Collaboration: The key to diabetes (Guest blog)
Today more than 400 million diabetic patients are estimated worldwide and the number is expected to even rise to 552 million by 2030. Diabetes with its associated complications is a severe and pandemic disease causing human suffering but also represents a major burden both for society and healthcare systems and hence one of the biggest social economic challenges of our time.
The Innovative Medicines Initiative (IMI) is the largest public private partnership in life science globally, enabling a unique collaboration of pharmaceutical companies, leading clinical and academic institutions, regulatory and market access bodies as well as patient organizations. The overall budget of 5.2 Billion € is jointly provided by EFPIA companies as in-kind and by the European Commission as cash funding to academic and public participants.
Within the IMI Strategic Governing Group Diabetes/Metabolic disorders 16 EFPIA companies have joined forces to develop unique innovative projects addressing bottlenecks in order to deliver better health care solutions for diabetes. As of today 250 Million € are allocated to this task.
The first IMI projects have recently been completed and delivered impressive results. An outstanding example is the IMIDIA project dealing with the insulin producing beta-cell function. It has successfully developed the first disease relevant human beta-cell line as well as disease specific in-vivo models strongly improving research and development in type-2 diabetes.
Ongoing IMI projects like DIRECT and RHAPSODY address the heterogeneity of type-2 diabetes and aim to identify biomarkers for a better classification of patients for existing or novel therapies and thus deliver more individualized therapies.
Other ongoing IMI 2 projects are addressing severe complications in the later stage of type 2 diabetes. BeatDKD aims at diabetic kidney disease, a severely and progressively debilitating condition, the LITMUS project addresses fatty liver disease commonly accompanying obese diabetics (not related to alcohol abuse), being a starting point to irreversible tissue destruction (fibrosis and cancer). The objective of those projects are to better understand the mechanisms and development of these complication by identifying easy accessible indicators (e.g. in blood) that would facilitate diagnosis and enable prediction of disease progression and in turn improved therapy.

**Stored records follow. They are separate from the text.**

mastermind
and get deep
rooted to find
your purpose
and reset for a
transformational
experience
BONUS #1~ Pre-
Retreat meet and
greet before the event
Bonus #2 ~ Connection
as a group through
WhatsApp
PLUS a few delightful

A new IMI 2 project strives to elucidate the underlying mechanisms of hypoglycemia, which hinders optimal insulin therapy in patients with insulin-dependent diabetes. In parallel, another new diabetic cardiomyopathy IMI 2 project investigates what makes diabetics 4-fold more susceptible to this heart failure condition through in-depth analysis and comparison of medical profiles of heart failure patients with and without diabetes.
Another focus is on type 1 diabetes, presenting most typically in children and adolescents. It lacks scientific understanding of the triggering events and disease progression. Within the INNODIA consortium the scientists are aiming to understand and differentiate the multifaceted mechanisms. They will create novel tools for diagnosis, models to improve researching the disease mechanisms and a clinical network allowing accelerated, specialized and standardized clinical studies.

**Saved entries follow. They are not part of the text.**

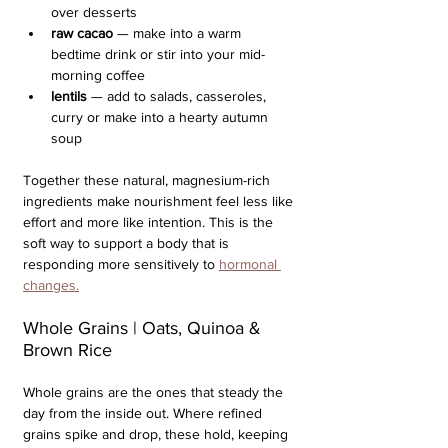
over desserts
raw cacao
 — make into a warm 
bedtime drink or stir into your mid-
morning coffee
lentils
 — add to salads, casseroles, 
curry or make into a hearty autumn 
soup
Together these natural, magnesium-rich 
ingredients make nourishment feel less like 
effort and more like intention. This is the 
soft way to support a body that is 
responding more sensitively to 
hormonal 
changes.
Whole Grains | Oats, Quinoa & 
Brown Rice
Whole grains are the ones that steady the 
day from the inside out. Where refined 
grains spike and drop, these hold, keeping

Indeed, we must acknowledge that no single institution, company, university, country, or government has a monopoly on innovation or could succeed in deciphering the complexity of human diseases.
I was impressed to see the yield of already available tangible, and intangible achievements, enabled by strict governance along agreed demanding objectives, paving the way to novel, safe and cost-effective solutions empowering life.